The manner in which we conduct our investigations has adapted to the constraints of physical distancing, but make no mistake about it: the substance of our work remains the same.

The antitrust laws are flexible enough to account for changing market conditions, even during uncertain times.  As we saw during the 2008 financial downturn and countless other difficult periods in our nation’s history, “emergency” exceptions to the antitrust laws are not needed.  Now more than ever, FTC staff must continue to analyze carefully the potential effects of proposed transactions and business conduct.

We will not suspend our usual rigorous approach to ferreting out anticompetitive harm and seeking appropriate relief, even in the face of uncertainty.  It might be tempting, for example, for parties to urge us to relax the rules in a time of crisis.  But we know what the likely long-term negative consequences of such a reactionary policy would be:  fewer competitors, reduced innovation, and higher prices.  Therefore, we must stay the course.  We will continue to follow the facts, adjust to changing market conditions, and master the many details that comprise a thorough antitrust review.

This continued diligence is particularly important as we analyze divestiture remedies in merger matters, including evaluating proposed buyers of divestiture assets.  As always, we are happy to entertain reasonable settlement options.  What we will not do, however, is lower the Commission’s long-held standards for effective relief.  Any prospective buyer of divested assets must be able to maintain or restore competition in the markets of concern, so the Commission can ensure that the merger will not cause harm.  FTC staff will continue to vet potential buyers, taking full account of current financial and economic realities.  Now, more than ever, it is important for us to conduct thorough due diligence to ensure the success and viability of proposed divestitures.

For example, FTC staff will continue to evaluate whether the buyer has the current financial capability to acquire and operate the divestiture assets, as well as the buyer’s ability to compete in the relevant markets with those assets.  We will look at whether the buyer can successfully integrate the assets into its business, and evaluate that execution risk.  We understand that both current and future financial stability may become issues for buyers as they are considering purchases during these uncertain times.  However, the Bureau cannot sacrifice effective relief by rushing to approve a less-than-financially-stable buyer.

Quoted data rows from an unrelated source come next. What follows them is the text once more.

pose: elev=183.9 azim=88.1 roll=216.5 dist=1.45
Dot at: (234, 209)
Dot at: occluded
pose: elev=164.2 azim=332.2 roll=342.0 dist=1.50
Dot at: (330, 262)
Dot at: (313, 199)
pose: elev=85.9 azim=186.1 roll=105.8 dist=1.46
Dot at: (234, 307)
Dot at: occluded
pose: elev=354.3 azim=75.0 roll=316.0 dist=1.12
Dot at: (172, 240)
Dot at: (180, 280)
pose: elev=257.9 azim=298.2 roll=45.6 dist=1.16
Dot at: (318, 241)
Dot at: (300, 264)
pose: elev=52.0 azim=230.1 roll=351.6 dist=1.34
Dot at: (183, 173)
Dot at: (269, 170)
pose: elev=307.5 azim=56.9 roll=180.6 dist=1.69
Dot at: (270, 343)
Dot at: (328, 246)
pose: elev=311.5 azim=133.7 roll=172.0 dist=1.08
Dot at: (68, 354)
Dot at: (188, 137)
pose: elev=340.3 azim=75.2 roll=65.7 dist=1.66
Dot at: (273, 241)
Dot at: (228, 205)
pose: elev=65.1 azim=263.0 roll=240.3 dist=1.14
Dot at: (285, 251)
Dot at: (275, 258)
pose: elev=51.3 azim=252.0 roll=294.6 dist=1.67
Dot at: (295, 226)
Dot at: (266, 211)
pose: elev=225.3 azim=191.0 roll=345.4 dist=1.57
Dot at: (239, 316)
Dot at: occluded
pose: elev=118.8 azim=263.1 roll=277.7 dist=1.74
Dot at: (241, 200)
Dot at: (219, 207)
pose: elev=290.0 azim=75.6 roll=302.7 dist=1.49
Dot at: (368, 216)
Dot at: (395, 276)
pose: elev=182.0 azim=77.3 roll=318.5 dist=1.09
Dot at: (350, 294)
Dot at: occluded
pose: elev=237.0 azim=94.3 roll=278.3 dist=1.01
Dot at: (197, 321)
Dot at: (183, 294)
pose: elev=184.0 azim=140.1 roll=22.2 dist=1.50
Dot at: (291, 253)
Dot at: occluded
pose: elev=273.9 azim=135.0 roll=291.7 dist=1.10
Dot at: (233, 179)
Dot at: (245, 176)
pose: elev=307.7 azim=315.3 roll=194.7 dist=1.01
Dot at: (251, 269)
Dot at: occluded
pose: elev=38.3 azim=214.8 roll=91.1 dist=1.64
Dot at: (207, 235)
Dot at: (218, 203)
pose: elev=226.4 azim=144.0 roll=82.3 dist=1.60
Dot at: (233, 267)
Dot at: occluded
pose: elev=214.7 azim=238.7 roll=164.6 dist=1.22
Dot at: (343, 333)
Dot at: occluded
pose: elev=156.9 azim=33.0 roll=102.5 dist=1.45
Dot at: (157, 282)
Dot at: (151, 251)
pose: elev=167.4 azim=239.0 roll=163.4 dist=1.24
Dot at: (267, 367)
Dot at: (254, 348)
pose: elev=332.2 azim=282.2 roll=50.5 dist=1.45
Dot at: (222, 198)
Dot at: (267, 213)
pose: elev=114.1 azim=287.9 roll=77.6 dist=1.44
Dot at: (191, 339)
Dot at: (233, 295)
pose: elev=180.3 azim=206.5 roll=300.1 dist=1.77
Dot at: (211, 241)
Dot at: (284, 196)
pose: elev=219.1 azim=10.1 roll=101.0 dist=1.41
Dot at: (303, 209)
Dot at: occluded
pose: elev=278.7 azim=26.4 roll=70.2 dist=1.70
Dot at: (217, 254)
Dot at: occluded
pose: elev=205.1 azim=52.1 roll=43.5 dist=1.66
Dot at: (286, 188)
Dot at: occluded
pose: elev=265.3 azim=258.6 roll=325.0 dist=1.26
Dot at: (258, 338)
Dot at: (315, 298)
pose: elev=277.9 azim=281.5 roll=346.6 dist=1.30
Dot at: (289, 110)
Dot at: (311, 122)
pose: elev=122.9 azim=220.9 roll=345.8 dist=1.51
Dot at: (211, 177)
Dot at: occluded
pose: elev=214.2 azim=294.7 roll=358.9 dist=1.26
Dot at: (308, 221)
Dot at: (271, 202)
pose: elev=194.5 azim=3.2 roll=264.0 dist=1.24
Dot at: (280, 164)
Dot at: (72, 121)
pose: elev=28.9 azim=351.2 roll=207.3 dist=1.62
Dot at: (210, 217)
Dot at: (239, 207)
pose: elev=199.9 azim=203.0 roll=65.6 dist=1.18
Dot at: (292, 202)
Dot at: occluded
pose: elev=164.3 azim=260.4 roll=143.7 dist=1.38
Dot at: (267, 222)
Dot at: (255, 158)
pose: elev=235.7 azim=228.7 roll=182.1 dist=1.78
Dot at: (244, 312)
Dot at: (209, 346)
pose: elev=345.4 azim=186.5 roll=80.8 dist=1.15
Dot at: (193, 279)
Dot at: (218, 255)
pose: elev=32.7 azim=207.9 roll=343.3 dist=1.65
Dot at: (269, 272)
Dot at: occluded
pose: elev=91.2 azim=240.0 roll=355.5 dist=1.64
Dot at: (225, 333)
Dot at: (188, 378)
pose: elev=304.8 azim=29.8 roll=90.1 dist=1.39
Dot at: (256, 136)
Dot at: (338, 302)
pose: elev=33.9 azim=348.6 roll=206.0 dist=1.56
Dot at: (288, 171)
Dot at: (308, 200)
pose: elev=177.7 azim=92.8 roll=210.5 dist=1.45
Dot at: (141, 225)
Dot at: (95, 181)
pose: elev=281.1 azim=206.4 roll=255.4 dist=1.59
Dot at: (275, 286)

The Bureau of Competition has provided proposed buyers with guidance regarding their obligations during the evaluation process.  As a reminder, buyers should be prepared to provide detailed information about how the proposed acquisition would be financed.  In addition, a buyer should:

  • explain the structure of the funding for the investment, including any limitations of the funds;
  • provide all sources of financing for the acquisition of the divested assets, including private equity or other investors, and explain the criteria used for evaluating such sources;
  • explain how the buyer and the financial entities reviewed and evaluated the transaction and formed the basis for authorizing the purchase;
  • make representatives from the financing entities available for discussions with staff;
  • provide detailed financial and business plans, with supporting documentation;
  • explain the underlying assumptions of the financial and business plans, including contingency plans if sales and other financials do not meet projections; and
  • make management, sales and marketing representatives, and accounting and other personnel available for discussions with FTC staff.

We look forward to the return of some of the trappings of the regular order (although it may be hard to give up the sweatpants).  When that time comes, we want to make sure the work we did during this difficult time helped preserve competition—now and for the future.